A hipótese de que a corrupção atrapalha a economia se consolidou como um dos pilares do discurso anticorrupção. O argumento foi citado várias vezes por integrantes da finada “lava jato”, e até hoje usado para confrontar o fato de que a operação destruiu empresas, empregos, e conduziu à recessão de 2015-2016.
Até o início dos anos 1990 a análise econômica da corrupção favorecia a teoria do “grease on the wheels” (“graxa nas engrenagens”), pela qual a corrupção é um problema moral, mas não econômico Segundo a tese a corrupção ajuda empresas a superarem burocracias ineficientes e contornar interferência política, favorecendo negócios e o crescimento econômico.
O Banco Mundial conseguiu, com alguma dificuldade, emplacar a tese do “sand on the wheels” (areia nas engrenagens) em artigos publicados a partir do fim dos anos 1990. Segundo a nova hipótese, a corrupção prejudica a eficiência do sistema produtivo e reduz sua competitividade, o que pode levar à desaceleração do crescimento a longo prazo.
A Organização dos Estados Americanos (OEA), em 1996, e a Organização das Nações Unidas (ONU), em 2003, fizeram sua parte na campanha global anticorrupção ao aprovar tratados internacionais anticorrupção sobre o tema. Uma outra linha de ação foi desenvolvida pela organização privada Transparência Internacional.
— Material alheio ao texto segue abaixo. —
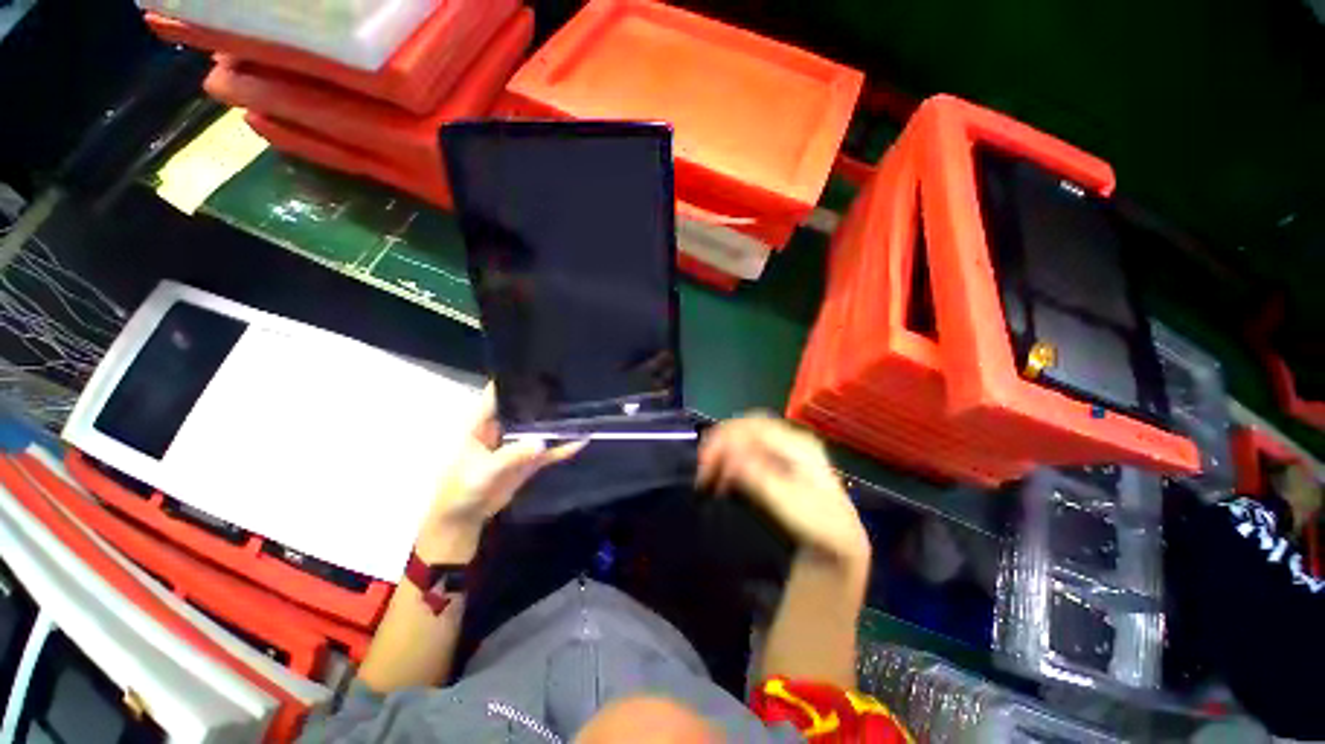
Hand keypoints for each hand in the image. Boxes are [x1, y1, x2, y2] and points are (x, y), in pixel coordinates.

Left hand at [416, 385, 583, 562]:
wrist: (464, 519)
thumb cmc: (462, 489)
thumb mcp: (483, 471)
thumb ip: (511, 456)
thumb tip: (541, 441)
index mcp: (482, 423)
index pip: (497, 394)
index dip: (513, 379)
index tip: (537, 366)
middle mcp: (503, 428)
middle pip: (523, 407)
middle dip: (542, 397)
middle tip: (570, 382)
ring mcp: (518, 444)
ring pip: (539, 427)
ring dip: (556, 420)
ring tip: (581, 404)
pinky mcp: (528, 461)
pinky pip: (549, 451)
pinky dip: (564, 447)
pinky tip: (582, 440)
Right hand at [697, 413, 869, 564]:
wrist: (840, 543)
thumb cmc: (817, 524)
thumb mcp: (787, 501)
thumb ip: (757, 476)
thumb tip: (729, 455)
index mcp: (797, 444)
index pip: (753, 427)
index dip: (725, 438)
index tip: (705, 460)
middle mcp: (792, 439)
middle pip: (748, 427)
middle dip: (722, 442)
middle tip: (703, 464)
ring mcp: (787, 449)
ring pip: (747, 437)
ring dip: (725, 451)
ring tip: (709, 474)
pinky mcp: (781, 461)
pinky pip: (751, 449)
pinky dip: (733, 459)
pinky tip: (724, 477)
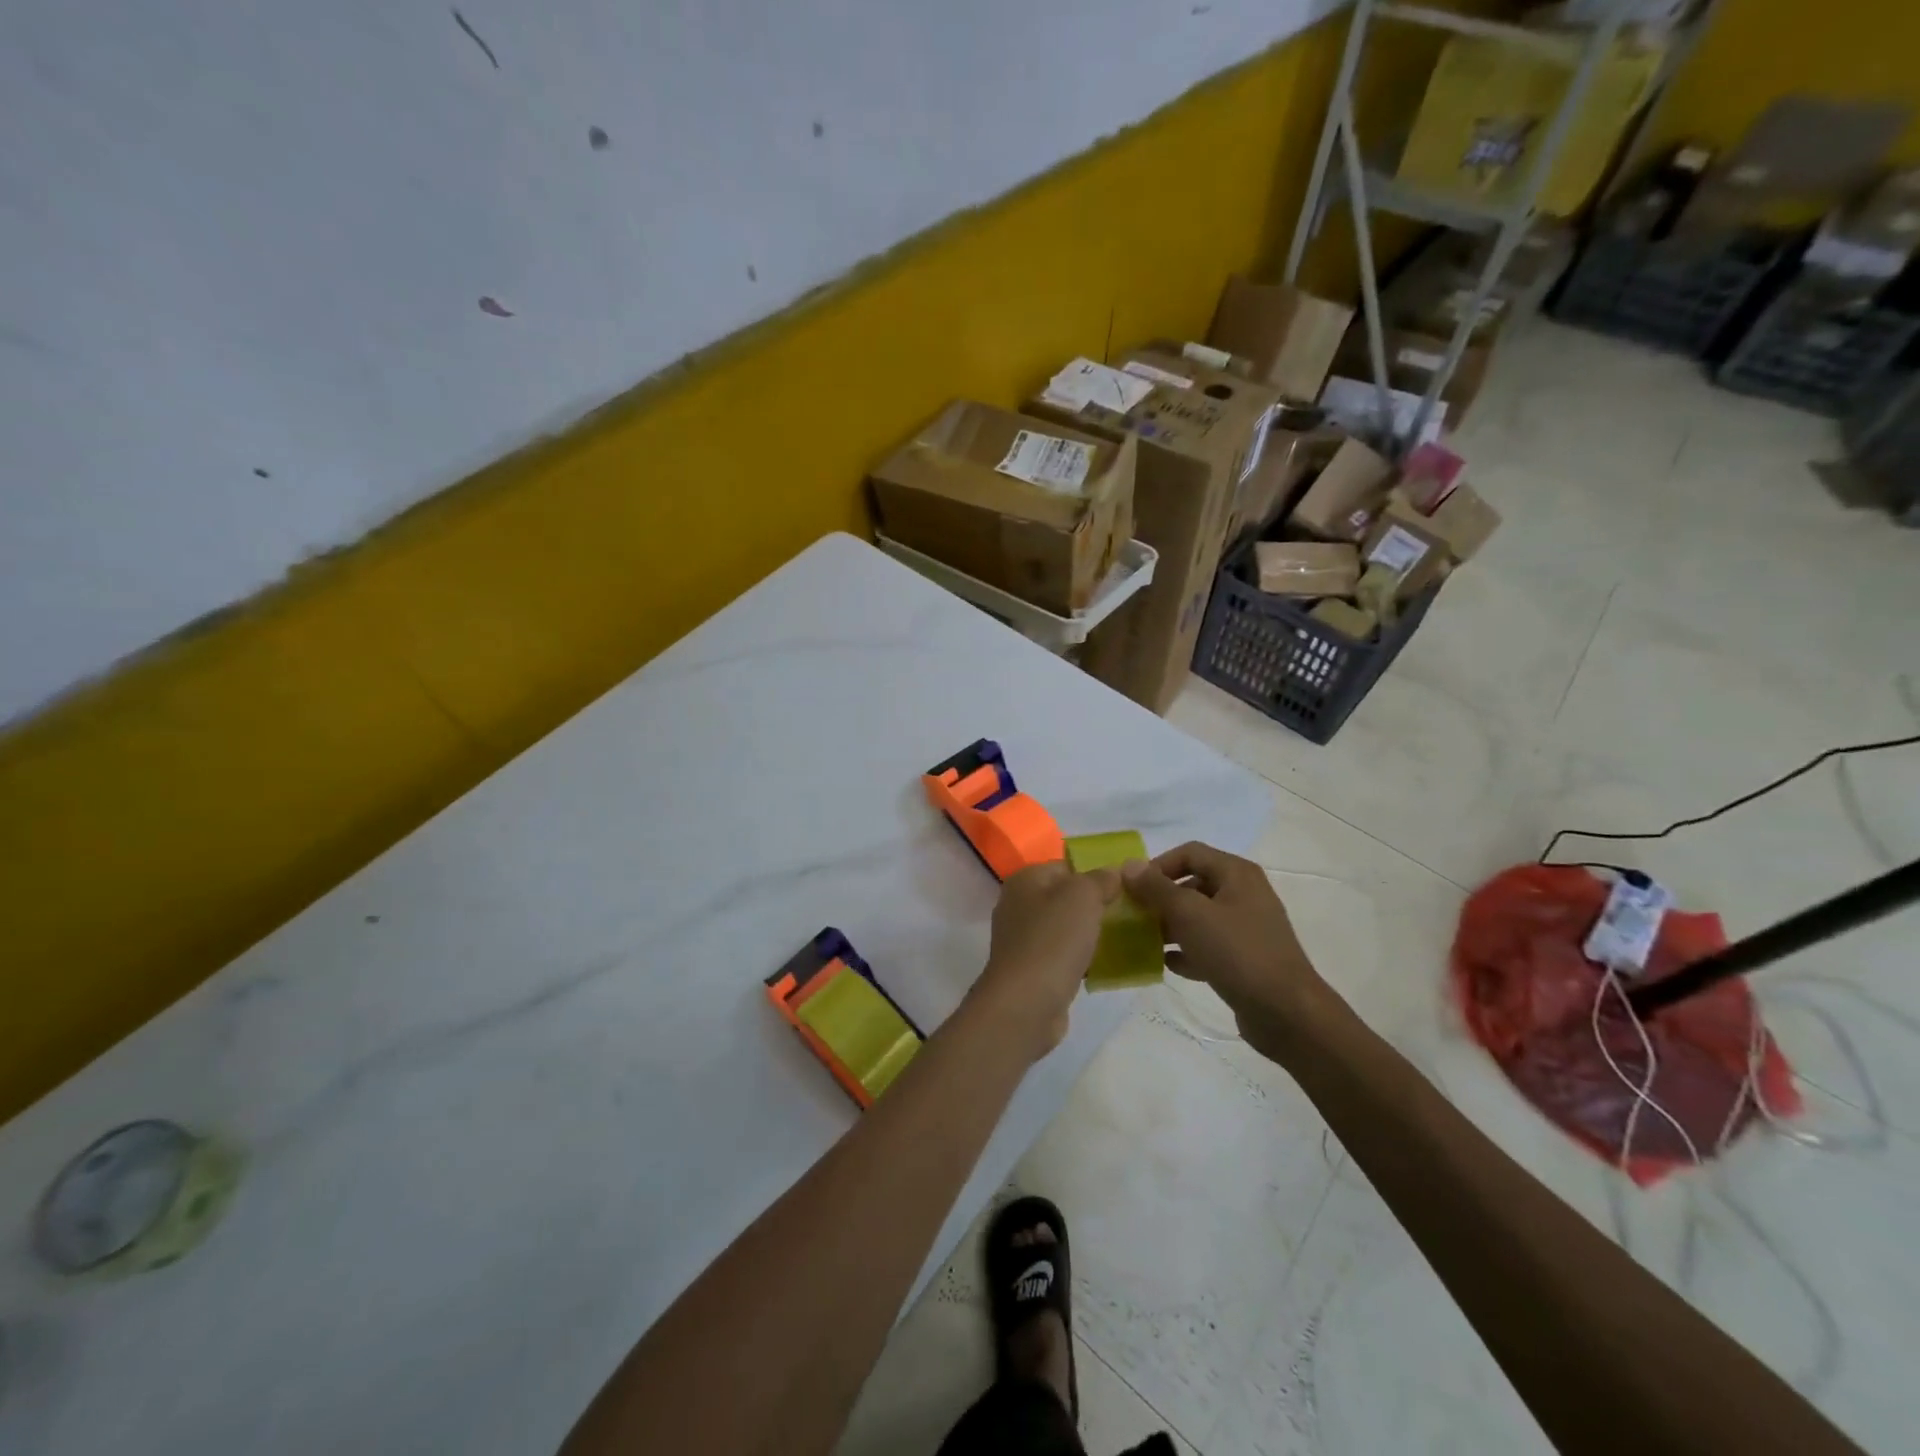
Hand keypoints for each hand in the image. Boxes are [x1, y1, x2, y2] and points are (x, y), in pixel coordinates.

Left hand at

Com sede na Alemanha, a Transparência Internacional foi fundada em 1993 por ex-executivos do Banco Mundial. Sua atribuição era servir de linha auxiliar de grandes entidades multilaterais para divulgar agendas e pressionar governos. Dependendo de lobbies e captação de recursos no setor privado, começou a abrir franquias em vários países.
No Brasil, a Transparência Internacional teve atuação muito próxima a integrantes da operação “lava jato”. Chegou mesmo a ser investigada por associação indevida e tentativa de desvio de recursos públicos arrecadados pelos acordos de leniência.
Apesar da atuação simbiótica e complementar com a “lava jato”, até hoje a entidade se recusa a fazer uma crítica adequada das fraudes e abusos cometidos pela organização de Curitiba. A entidade nunca reconheceu formalmente os efeitos catastróficos da “lava jato” para o Brasil no campo jurídico, político, econômico e social.
Coreia do Sul
A recente tentativa de golpe de Estado na Coreia do Sul lembra em vários aspectos o caso brasileiro. O episódio mostra que o populismo anticorrupção é facilmente manipulado por movimentos autoritários e se tornou um fenômeno global.
O presidente golpista, Yoon Suk Yeol, era um promotor de Justiça que fez fama nacional em campanhas anticorrupção, trabalhando na condenação de dois ex-presidentes. Yeol se filiou a um partido de extrema direita, saiu candidato, chegou à presidência da República, e no cargo, confrontado com uma crise de popularidade, decretou lei marcial e tentou dar um autogolpe.
Moralismo de ocasião e demonização da classe política são fórmulas clássicas de movimentos autoritários para descredibilizar a democracia e tomar o poder. Historicamente o discurso anticorrupção sempre foi usado por movimentos autoritários para criminalizar os adversários e suprimir o debate político.
Quando a campanha internacional contra a corrupção foi lançada mais de 30 anos atrás para atender fins econômicos e seus patrocinadores, assumiu o risco de exportar crises para democracias frágeis e países institucionalmente instáveis, como o Brasil. O recente artigo de Fréderic Bohem sinaliza uma mudança no debate e reformulação do movimento anticorrupção.
Mas esse é o primeiro passo. A revisão histórica dos abusos cometidos em nome da anticorrupção pela responsabilização de seus autores e reparação dos danos causados a empresas e indivíduos. Punitivismo barato, espetacularização da Justiça e promoção de falsos heróis fazem parte de um passado a ser lembrado para não se repetir.